Authorities became concerned when the pair failed to arrive at a tutoring centre after school.

They were found unconscious and were rushed to hospital, but they were both later pronounced dead.

The quake's epicentre was 11 miles north of the Greek island Samos off the coast of Turkey, a region popular with Brit tourists.

Horrifying pictures show the mass devastation as rescuers desperately search the rubble for survivors after the magnitude-7.0 tremor rocked the coasts and islands around the Aegean Sea.

Izmir, a Turkish city with a population of 4.4 million, bore the brunt of the destruction.

At least 20 buildings collapsed and a mini-tsunami swept through coastal areas which swept a flood of debris – including cars – inland and left fish stranded as it receded. 

People were left running for their lives as the massive surge burst through sea defences and turned the streets into raging torrents of salt water. 

Rescuers are now facing a race against time to pull anymore survivors buried beneath the rubble of collapsed structures.



At least 70 people have been rescued from under the rubble.

The quake was also felt across the eastern Greek islands, such as Mykonos and Kos, and tsunami warnings were issued to many beachgoers.

Turkey's Disaster and Emergency Management Presidency (AFAD) said 12 people died, one due to drowning, while 419 people were injured.

Meanwhile, two teenagers, aged 15 and 17, were killed when a wall collapsed on the island of Samos.

Turkey's health ministry said 38 ambulances, two ambulance helicopters and 35 medical rescue teams were working in Izmir.

Some two million foreign tourists visit Izmir every year, according to data from the Aegean Touristic Enterprises and Accommodation Union.

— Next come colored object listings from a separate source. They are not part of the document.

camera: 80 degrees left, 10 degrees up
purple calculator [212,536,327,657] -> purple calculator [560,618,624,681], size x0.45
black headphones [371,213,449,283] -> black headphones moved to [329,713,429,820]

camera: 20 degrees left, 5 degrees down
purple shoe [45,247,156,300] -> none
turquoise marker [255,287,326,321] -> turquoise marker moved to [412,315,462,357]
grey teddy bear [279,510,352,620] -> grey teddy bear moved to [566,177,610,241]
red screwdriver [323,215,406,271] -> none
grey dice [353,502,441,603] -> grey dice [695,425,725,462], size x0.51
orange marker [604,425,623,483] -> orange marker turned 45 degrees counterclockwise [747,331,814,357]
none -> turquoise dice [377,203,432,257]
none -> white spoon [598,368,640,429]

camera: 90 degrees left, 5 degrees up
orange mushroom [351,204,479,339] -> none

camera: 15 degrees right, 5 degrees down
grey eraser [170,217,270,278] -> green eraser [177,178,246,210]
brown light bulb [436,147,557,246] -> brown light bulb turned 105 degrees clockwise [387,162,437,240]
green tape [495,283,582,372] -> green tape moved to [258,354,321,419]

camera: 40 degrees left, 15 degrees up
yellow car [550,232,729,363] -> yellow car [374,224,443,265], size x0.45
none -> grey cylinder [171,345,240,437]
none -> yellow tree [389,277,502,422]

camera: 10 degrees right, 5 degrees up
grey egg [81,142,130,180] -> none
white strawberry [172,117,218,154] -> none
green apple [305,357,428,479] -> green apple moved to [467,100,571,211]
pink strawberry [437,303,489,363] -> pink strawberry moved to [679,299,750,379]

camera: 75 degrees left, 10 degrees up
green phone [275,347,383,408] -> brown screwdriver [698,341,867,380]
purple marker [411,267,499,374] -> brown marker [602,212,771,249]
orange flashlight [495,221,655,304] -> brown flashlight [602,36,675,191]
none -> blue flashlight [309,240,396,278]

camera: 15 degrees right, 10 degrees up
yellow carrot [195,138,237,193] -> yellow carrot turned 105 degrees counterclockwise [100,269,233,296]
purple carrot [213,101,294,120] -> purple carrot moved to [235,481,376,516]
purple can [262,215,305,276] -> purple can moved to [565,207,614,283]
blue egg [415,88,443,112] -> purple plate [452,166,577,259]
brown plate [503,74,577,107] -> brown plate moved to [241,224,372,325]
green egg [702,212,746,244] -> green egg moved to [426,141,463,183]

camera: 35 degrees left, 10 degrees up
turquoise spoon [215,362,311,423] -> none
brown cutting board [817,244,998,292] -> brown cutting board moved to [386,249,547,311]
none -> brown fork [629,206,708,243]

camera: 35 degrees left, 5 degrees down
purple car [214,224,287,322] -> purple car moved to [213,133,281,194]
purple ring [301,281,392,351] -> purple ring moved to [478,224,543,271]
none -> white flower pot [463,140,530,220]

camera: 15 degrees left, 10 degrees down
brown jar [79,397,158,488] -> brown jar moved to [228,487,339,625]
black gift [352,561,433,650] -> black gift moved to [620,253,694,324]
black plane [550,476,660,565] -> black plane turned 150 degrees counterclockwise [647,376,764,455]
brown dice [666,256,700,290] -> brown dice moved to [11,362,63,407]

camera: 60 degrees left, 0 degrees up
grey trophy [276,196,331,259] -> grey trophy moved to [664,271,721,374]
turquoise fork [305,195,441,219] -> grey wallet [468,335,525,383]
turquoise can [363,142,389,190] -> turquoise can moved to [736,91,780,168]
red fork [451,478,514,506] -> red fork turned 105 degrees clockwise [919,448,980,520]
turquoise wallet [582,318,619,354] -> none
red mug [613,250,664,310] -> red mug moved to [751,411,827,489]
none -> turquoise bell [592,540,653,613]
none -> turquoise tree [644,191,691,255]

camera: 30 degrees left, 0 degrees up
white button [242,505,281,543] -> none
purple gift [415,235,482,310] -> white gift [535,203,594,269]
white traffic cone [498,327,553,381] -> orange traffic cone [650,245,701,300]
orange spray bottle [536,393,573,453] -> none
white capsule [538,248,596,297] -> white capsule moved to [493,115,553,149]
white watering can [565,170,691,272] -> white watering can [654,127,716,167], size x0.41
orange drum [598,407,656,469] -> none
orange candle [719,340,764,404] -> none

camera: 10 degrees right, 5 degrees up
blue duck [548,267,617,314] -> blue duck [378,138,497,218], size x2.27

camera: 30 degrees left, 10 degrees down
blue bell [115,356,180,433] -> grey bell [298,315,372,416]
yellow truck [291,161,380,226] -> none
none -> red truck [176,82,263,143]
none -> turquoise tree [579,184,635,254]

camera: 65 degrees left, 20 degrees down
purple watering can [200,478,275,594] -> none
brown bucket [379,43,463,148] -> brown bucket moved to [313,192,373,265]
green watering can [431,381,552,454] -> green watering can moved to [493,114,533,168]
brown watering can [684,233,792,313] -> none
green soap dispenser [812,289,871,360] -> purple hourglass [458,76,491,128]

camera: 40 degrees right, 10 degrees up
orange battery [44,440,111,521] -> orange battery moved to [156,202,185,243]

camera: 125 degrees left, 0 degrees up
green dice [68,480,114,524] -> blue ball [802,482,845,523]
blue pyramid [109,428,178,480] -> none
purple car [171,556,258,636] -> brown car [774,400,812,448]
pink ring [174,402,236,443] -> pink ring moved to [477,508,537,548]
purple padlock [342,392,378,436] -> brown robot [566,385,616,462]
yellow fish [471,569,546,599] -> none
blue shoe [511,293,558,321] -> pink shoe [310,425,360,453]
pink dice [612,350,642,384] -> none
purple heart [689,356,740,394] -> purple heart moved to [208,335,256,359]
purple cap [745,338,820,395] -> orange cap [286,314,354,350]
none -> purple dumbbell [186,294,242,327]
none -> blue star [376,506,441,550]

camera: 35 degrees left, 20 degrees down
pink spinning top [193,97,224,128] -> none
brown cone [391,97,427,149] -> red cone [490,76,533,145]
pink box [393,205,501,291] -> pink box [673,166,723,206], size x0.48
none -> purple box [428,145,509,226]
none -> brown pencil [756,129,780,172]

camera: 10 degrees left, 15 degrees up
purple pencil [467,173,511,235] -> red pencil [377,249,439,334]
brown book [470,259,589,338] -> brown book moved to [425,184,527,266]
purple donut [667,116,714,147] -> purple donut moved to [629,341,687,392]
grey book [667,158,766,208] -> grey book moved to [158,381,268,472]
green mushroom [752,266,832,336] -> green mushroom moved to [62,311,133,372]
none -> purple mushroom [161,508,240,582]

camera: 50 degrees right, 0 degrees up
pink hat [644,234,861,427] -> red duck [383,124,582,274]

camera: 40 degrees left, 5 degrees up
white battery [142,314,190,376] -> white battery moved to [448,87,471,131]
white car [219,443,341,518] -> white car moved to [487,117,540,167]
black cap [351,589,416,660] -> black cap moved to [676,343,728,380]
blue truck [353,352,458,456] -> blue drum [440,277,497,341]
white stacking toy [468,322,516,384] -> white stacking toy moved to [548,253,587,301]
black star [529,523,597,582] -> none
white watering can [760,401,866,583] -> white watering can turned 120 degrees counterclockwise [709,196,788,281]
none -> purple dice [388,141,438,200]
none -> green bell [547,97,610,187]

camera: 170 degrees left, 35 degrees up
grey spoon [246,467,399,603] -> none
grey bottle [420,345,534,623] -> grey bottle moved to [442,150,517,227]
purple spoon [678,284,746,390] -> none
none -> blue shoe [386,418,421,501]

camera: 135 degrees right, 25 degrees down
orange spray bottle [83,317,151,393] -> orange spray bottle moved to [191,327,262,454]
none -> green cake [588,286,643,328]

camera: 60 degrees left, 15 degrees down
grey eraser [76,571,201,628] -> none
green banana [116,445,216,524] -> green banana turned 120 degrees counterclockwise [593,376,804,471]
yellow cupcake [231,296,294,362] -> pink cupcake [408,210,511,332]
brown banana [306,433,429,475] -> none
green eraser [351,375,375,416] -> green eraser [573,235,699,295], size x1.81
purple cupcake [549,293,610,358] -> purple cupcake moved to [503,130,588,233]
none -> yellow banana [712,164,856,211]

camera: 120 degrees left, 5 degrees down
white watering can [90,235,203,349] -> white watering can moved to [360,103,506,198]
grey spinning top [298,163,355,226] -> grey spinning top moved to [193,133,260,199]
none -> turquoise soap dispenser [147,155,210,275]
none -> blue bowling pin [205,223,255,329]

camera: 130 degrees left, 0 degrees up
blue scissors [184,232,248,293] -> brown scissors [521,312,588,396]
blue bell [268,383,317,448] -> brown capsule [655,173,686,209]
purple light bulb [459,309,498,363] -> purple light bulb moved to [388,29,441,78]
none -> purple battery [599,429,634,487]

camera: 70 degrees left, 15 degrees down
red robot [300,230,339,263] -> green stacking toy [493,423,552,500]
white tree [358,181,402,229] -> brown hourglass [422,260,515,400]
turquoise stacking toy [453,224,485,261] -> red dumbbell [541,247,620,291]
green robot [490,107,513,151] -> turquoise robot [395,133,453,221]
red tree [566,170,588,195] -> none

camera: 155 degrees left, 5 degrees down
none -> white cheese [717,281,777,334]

Pictures and video posted on social media show large clouds of dust rising over the city following the earthquake.

Aerial footage on Turkey's NTV television showed entire city blocks turned to rubble.

Rescuers called for silence as they hunted for any signs of survivors, clearing boulders and other debris in a human chain.

TRT television showed rescuers being helped by residents and police using chainsaws as they tried to force their way through the rubble.